We must also help people to know the church. To build people up in the foregoing four ways — to function, to have a daily gospel-preaching life, to shepherd others, and to know the church — requires us to have much exercise.
Because we are lacking in the proper building up, many sisters do not use their time well. The sisters in the church should have carried out certain things, but they have not. This is because they do not know how to shepherd people in the experience of life. Even after a long time, someone under the care of the sisters may receive only a general help but nothing in a particular way. A few years ago the one being cared for may not have had certain particular experiences, but today she may still not have had them. The only difference is that now she has learned something in a merely doctrinal way. The ones caring for her have passed on only knowledge to her.
Many times we have charged the saints not to come together to gossip but to speak concerning spiritual things or pray. We thank the Lord that many dear ones have taken this word. However, if we do not know how to shepherd people in the experiences of life, we will not have much to speak of when we come together. At first we can say, “Let us pray-read something,” but after doing this a few times, it will not be very prevailing. If we stay on the line of the experiences of life, we will never be short of anything to speak of. We will be like proper school teachers, knowing what “grade” people are in and what we should give them. Otherwise, after contacting one another day after day, we will still remain the same.
The fellowship in this chapter should give us an impression of what our real need is. This is why in the proper church life we need to spend some time to have a training, not simply church meetings. Because the church meetings are too general, it is difficult to carry out a particular training in the meetings. The elders need to pick up the responsibility to build up the saints in the foregoing four basic items — the stages of the experience of life, the enjoyment of Christ, the testimony of the church, and the building up of the church. I hope that the elders will bring this matter to the Lord and take time to consider how to keep the church on this line. Otherwise, we will be like today’s Christianity.

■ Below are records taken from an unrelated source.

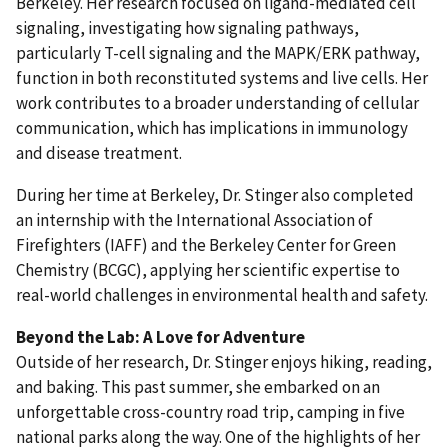
Berkeley. Her research focused on ligand-mediated cell
signaling, investigating how signaling pathways,
particularly T-cell signaling and the MAPK/ERK pathway,
function in both reconstituted systems and live cells. Her
work contributes to a broader understanding of cellular
communication, which has implications in immunology
and disease treatment.
During her time at Berkeley, Dr. Stinger also completed
an internship with the International Association of
Firefighters (IAFF) and the Berkeley Center for Green
Chemistry (BCGC), applying her scientific expertise to
real-world challenges in environmental health and safety.
Beyond the Lab: A Love for Adventure
Outside of her research, Dr. Stinger enjoys hiking, reading,
and baking. This past summer, she embarked on an
unforgettable cross-country road trip, camping in five
national parks along the way. One of the highlights of her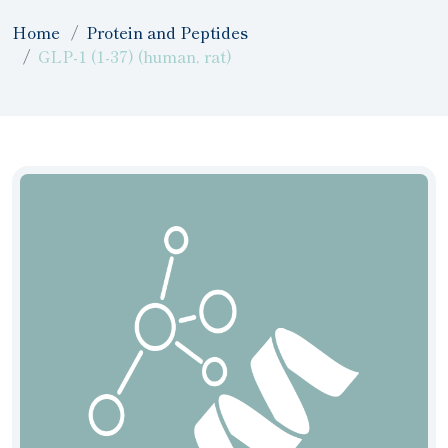
Home
Protein and Peptides
GLP-1 (1-37) (human, rat)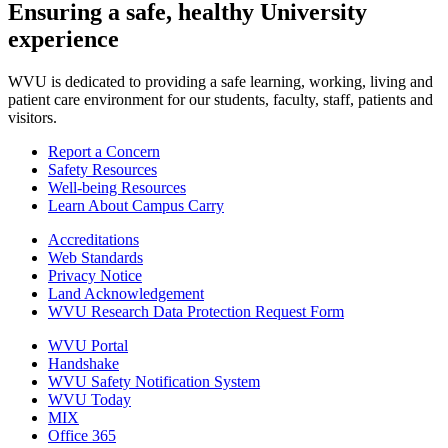
Ensuring a safe, healthy University
experience
WVU is dedicated to providing a safe learning, working, living and
patient care environment for our students, faculty, staff, patients and
visitors.
Report a Concern
Safety Resources
Well-being Resources
Learn About Campus Carry
Accreditations
Web Standards
Privacy Notice
Land Acknowledgement
WVU Research Data Protection Request Form
WVU Portal
Handshake
WVU Safety Notification System
WVU Today
MIX
Office 365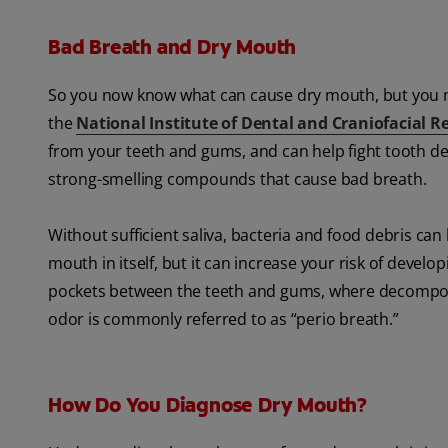
Bad Breath and Dry Mouth
So you now know what can cause dry mouth, but you 
the
National Institute of Dental and Craniofacial R
from your teeth and gums, and can help fight tooth dec
strong-smelling compounds that cause bad breath.
Without sufficient saliva, bacteria and food debris ca
mouth in itself, but it can increase your risk of devel
pockets between the teeth and gums, where decomposi
odor is commonly referred to as “perio breath.”
How Do You Diagnose Dry Mouth?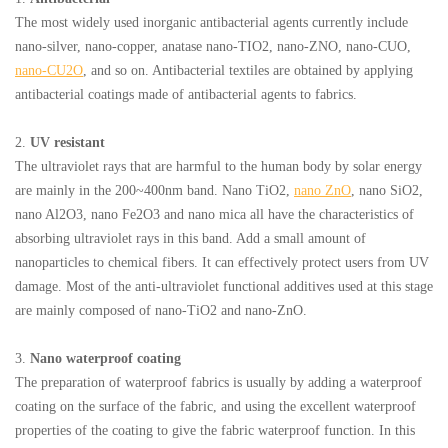
The most widely used inorganic antibacterial agents currently include
nano-silver, nano-copper, anatase nano-TIO2, nano-ZNO, nano-CUO,
nano-CU2O
, and so on. Antibacterial textiles are obtained by applying
antibacterial coatings made of antibacterial agents to fabrics.
2.
UV resistant
The ultraviolet rays that are harmful to the human body by solar energy
are mainly in the 200~400nm band. Nano TiO2,
nano ZnO
, nano SiO2,
nano Al2O3, nano Fe2O3 and nano mica all have the characteristics of
absorbing ultraviolet rays in this band. Add a small amount of
nanoparticles to chemical fibers. It can effectively protect users from UV
damage. Most of the anti-ultraviolet functional additives used at this stage
are mainly composed of nano-TiO2 and nano-ZnO.
3.
Nano waterproof coating
The preparation of waterproof fabrics is usually by adding a waterproof
coating on the surface of the fabric, and using the excellent waterproof
properties of the coating to give the fabric waterproof function. In this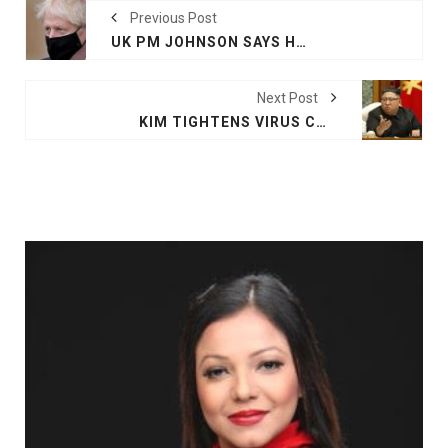
Previous Post
UK PM JOHNSON SAYS HE IS WELL AND WILL GOVERN BY ZOOM AFTER COVID-19 CONTACT
Next Post
KIM TIGHTENS VIRUS CURBS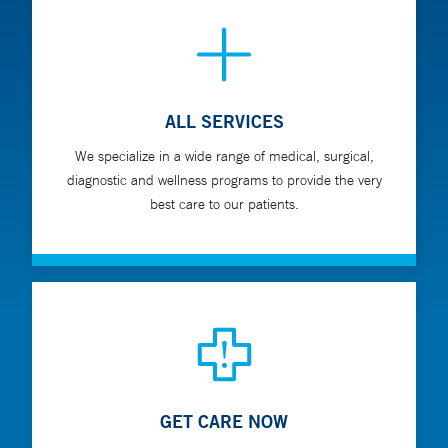
ALL SERVICES
We specialize in a wide range of medical, surgical,
diagnostic and wellness programs to provide the very
best care to our patients.
GET CARE NOW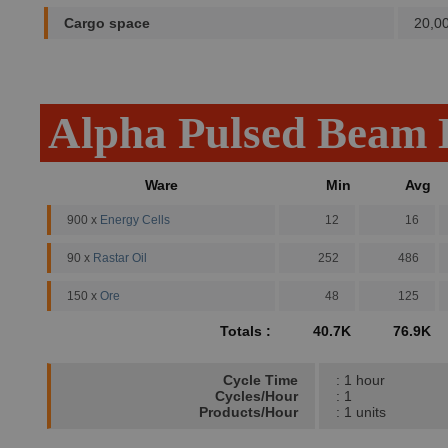
Cargo space
20,0
Alpha Pulsed Beam 
Ware
Min
Avg
900 x
Energy Cells
12
16
90 x
Rastar Oil
252
486
150 x
Ore
48
125
Totals :
40.7K
76.9K
Cycle Time
: 1 hour
Cycles/Hour
: 1
Products/Hour
: 1 units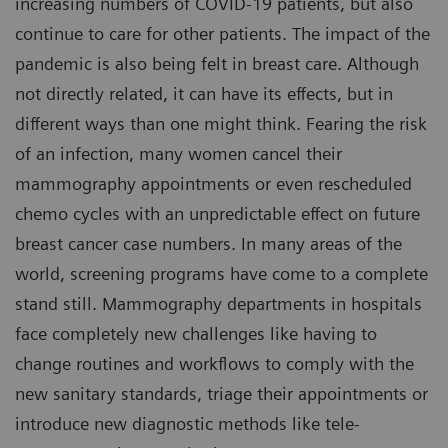
increasing numbers of COVID-19 patients, but also
continue to care for other patients. The impact of the
pandemic is also being felt in breast care. Although
not directly related, it can have its effects, but in
different ways than one might think. Fearing the risk
of an infection, many women cancel their
mammography appointments or even rescheduled
chemo cycles with an unpredictable effect on future
breast cancer case numbers. In many areas of the
world, screening programs have come to a complete
stand still. Mammography departments in hospitals
face completely new challenges like having to
change routines and workflows to comply with the
new sanitary standards, triage their appointments or
introduce new diagnostic methods like tele-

No shepherding can be prevailing if we do not have a love for people, an interest in them, a burden for them, and adequate prayer. Love, interest, burden, and prayer are the essential, basic elements of proper shepherding. Most of us were born with no interest in people. We do not like people, and we do not wish to be bothered by them, invited by them, or visited by them. We would rather live on top of a mountain. This is our natural tendency. However, if we keep this kind of disposition, we will be finished with the building. We need to love the new ones as the Lord loves them, be interested in them, and take care of them. Then we must have a burden for them and adequate prayer. In addition, the fifteen practical points concerning shepherding in the previous chapter are very useful. We need to be patient, know how to deal with people, and know what to say and what not to say. We should know how to be positive yet not too quick, not for our sake but for the ones who are under our care. Our basic need, however, is love, interest, burden, and prayer. If we would practice all these things, the church will grow in a proper way and be built up under the hands of all the saints, not only the elders or those with a special ministry. Everyone in the service groups in the church life must build up the church. There is no need to depend wholly upon the elders. Sometimes the elders cannot do the job adequately; therefore, we must all take up some part of the work of shepherding. Then the church will receive the benefit. Although it would be better to have a training on these matters all year round, what we have shared here should still give an impression of what we need to practice for the normal way of fruit-bearing and shepherding for the building up of the church.